Half a millenium later, Vatican II seemed to answer that question: "As often as the sacrifice of the Cross by which ‘Christ our Pasch has been sacrificed’ is celebrated on the altar, the work of our redemption is carried out." (Lumengentium3).

   The Bible comes to life in the liturgy, which re-presents and re-actualizes the mysteries it celebrates. It’s an idea that goes back to the Old Testament. The Jews celebrated God’s interventions with a memorial that made present what it signified. Here and now. To me! The Passover, for instance, was commemorated down through the centuries by saying, “It is because of that which the Lord did for me when I came forth out of Egypt” (Ex 13:8). 
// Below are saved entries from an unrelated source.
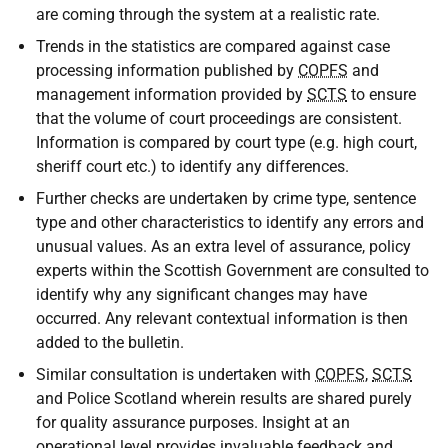
are coming through the system at a realistic rate.
Trends in the statistics are compared against case
processing information published by
COPFS
and
management information provided by
SCTS
to ensure
that the volume of court proceedings are consistent.
Information is compared by court type (e.g. high court,
sheriff court etc.) to identify any differences.
Further checks are undertaken by crime type, sentence
type and other characteristics to identify any errors and
unusual values. As an extra level of assurance, policy
experts within the Scottish Government are consulted to
identify why any significant changes may have
occurred. Any relevant contextual information is then
added to the bulletin.
Similar consultation is undertaken with
COPFS
,
SCTS
and Police Scotland wherein results are shared purely
for quality assurance purposes. Insight at an
operational level provides invaluable feedback and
   Christians inherit this patrimony. “In the liturgy of the Church, it is principally his own Paschal mystery that Christ signifies and makes present” (CCC 1085). 

   So if at Mass you would wonder about what is going on beyond those stained-glass windows, know that your musings pale in comparison to the true splendor. See God’s saving events flash before you. The Lord thrusts the planets into their orbits, breathes Adam into life, tosses Noah up and over the billowing waves, tears them apart to let Israel pass through the Red Sea, rains down manna from heaven. The snapshots come faster now. A star, a manger, a babe. Palms and a donkey, Judas and Malchus, dice and a tunic. Mourners in a rock-hewn tomb, angels in a garden, apostles in the upper room. “Peace be with you!” Christ ascends on a cloud; The Holy Spirit descends in fire. 

   Aware of an ineffable majesty, the priest rises after the words of consecration and can barely utter, “The mystery of faith!” 

   This sacramental vision is as dizzying as it is glorious. How can I be there? Isn’t the Paschal mystery a real event that occurred “once and for all” in history? 

   Yes, “but it is unique: all other historical events happen once, and then they pass away, swallowed up in the past. The Paschal mystery of Christ, by contrast, cannot remain only in the past, because by his death he destroyed death, and all that Christ is—all that he did and suffered for all men—participates in the divine eternity, and so transcends all times while being made present in them all” (CCC 1085).

   So if you want to wonder what the angels behold at Mass, look out the windows. Be distracted! Just don’t tell your parish priest I said so.